REQUIRED TASKS:
• a. Transcribe the part of the article on writing fiction for kids that begins at the words "True storyboarding is" and stops after the words "out for free.".
• b. Go on with the article on writing fiction for kids from the point where it stops.

For me, the single most often asked question is how I write fiction for kids between the ages of eight and 12. It isn't so much where I get my ideas but it's the mechanics people seem to be most interested in.

Do I use an outline? Where do I get my ideas? And how do I get started?

Let's look at each of those in this article.

Use an outline?

Many writers insist that the best tool they have for planning their novels is an outline. Others will tell you just the opposite. I sit somewhere in the middle.

I usually know how I'm going to start and I almost always know where I'm going to end – even if I don't know the exact way the story will finish up. Those things are critical for me. It's the middle I play fast and loose with.

Some writers and very visual creatures. I know those who utilize a technique from the film and TV industry called storyboarding.

True storyboarding is when pictures or graphics are used to lay out the ideas for scenes in a film or TV show. Storyboarding as a novelist can take the form of outlining each and every scene – sometimes these are chapters, other times they're just a situation – using words.

I love taking a large piece of newsprint and dividing it up into the chapters I want to see in my book. Remember in elementary school – now this is really dating me as a child from the '60s! – when you'd take a small piece of newsprint and fold it into 16 squares to do math problems? Well, I use that method to storyboard my chapters and even break down those chapters into scenes.

There are tons of great computer visual aids for mapping out plot strategies. Mindjet has a great program and you can try it out for free.

Where to start – getting ideas

Ideas for stories can come from all phases of life. One of my favorite hobbies is to people watch. I'll go to a park, a mall, or an airport just to watch what people do. I look at how they're dressed, listen to how they speak, watch for habits.

It's all fuel for your creative juices.

DATASET EXCERPT:
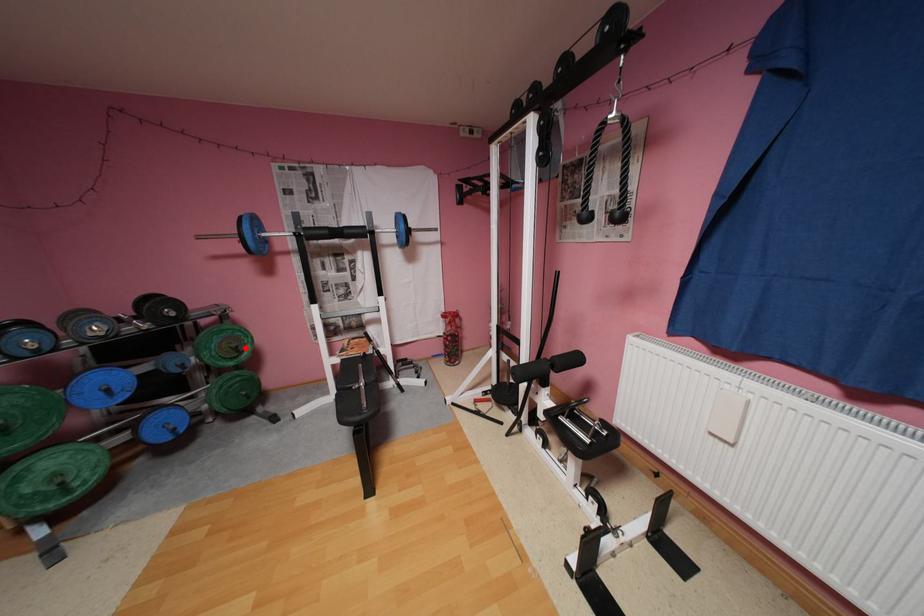
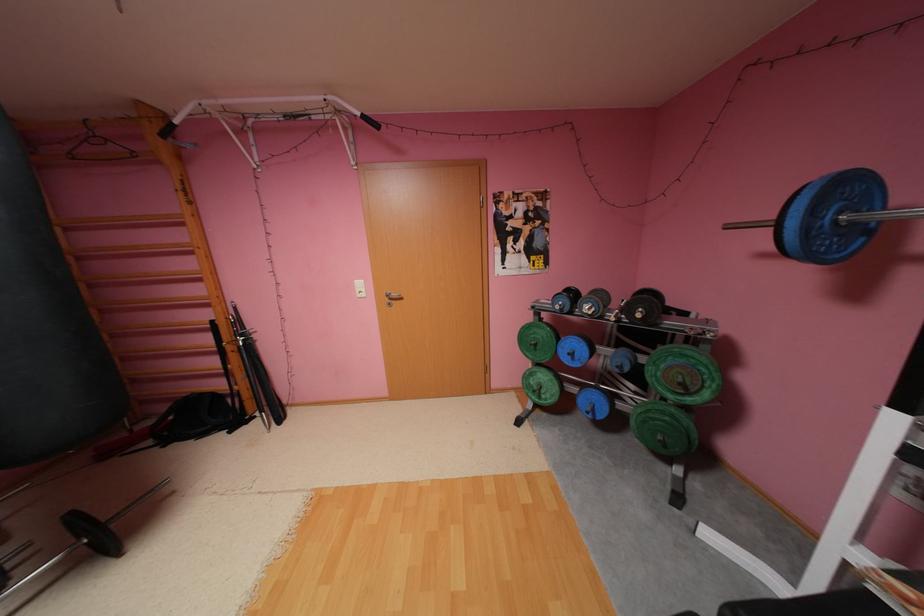
Where in the second image is the point corresponding to the highlighted location from the first image?

(690, 384)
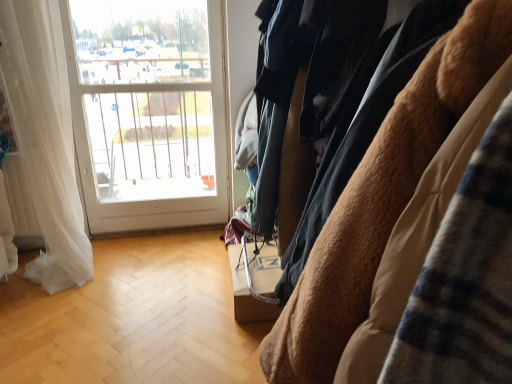
This screenshot has height=384, width=512. Identify the location of free space between white glass window at upper left and white sheer curtain at left. (150, 245).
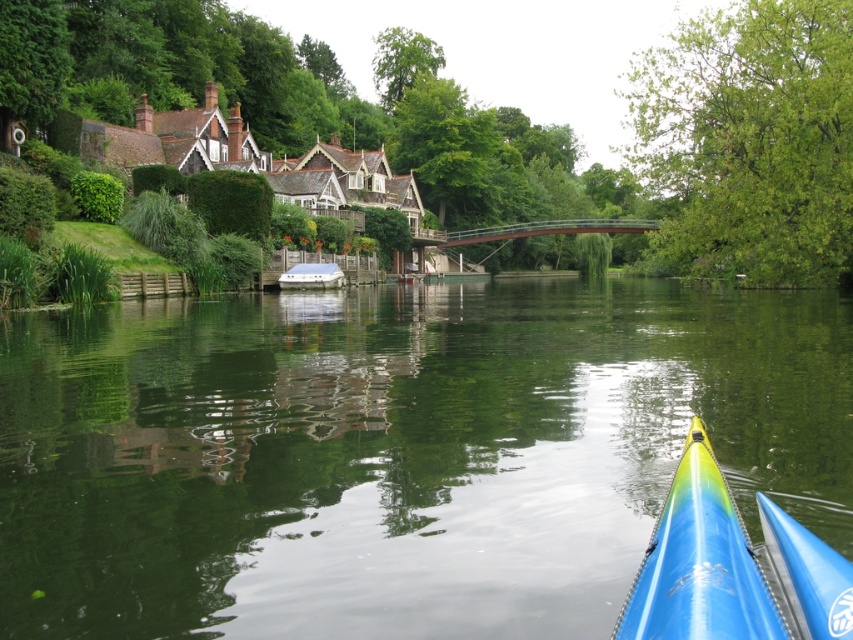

ANSWERS GIVEN:
• a.
True storyboarding is when pictures or graphics are used to lay out the ideas for scenes in a film or TV show. Storyboarding as a novelist can take the form of outlining each and every scene – sometimes these are chapters, other times they're just a situation – using words.

I love taking a large piece of newsprint and dividing it up into the chapters I want to see in my book. Remember in elementary school – now this is really dating me as a child from the '60s! – when you'd take a small piece of newsprint and fold it into 16 squares to do math problems? Well, I use that method to storyboard my chapters and even break down those chapters into scenes.

There are tons of great computer visual aids for mapping out plot strategies. Mindjet has a great program and you can try it out for free.

• b.
Here's a great example: Matt and I were on vacation in Western Virginia a number of years ago and had to use a local laundromat (another GREAT place to people watch!). There was a very interesting character there – he placed a button down oxford shirt on backward, buttoned it up as well as he could, and proceeded to fold his laundry.

Now, I have no earthly idea why he did that but I can promise you I'll create a character who'll do that in one of my short stories or novels. It's too good not to use.

When working on Mudder, my current juvenile novel and the second installment in the Kathy and Martha Mystery Series, I came up with the idea from two separate events. At the time I'd begun to think about a sequel to Bitter Tastes, we’d just adopted an eight-week-old golden retriever puppy and I was enjoying playing with her.

The next piece of this puzzle came from watching an episode of Emergency Vets on Animal Planet about deaf puppies. Particularly, this episode was about how adoptable deaf dogs are and the best ways to live with them.

I put those two things together and came up with a deaf golden retriever in my story. There you go. That's the beginning.

What's the end? I'll tell you what I tell kids everywhere: you'll have to read the story to find out...

Next time we'll look at your first chapter and how important believability is.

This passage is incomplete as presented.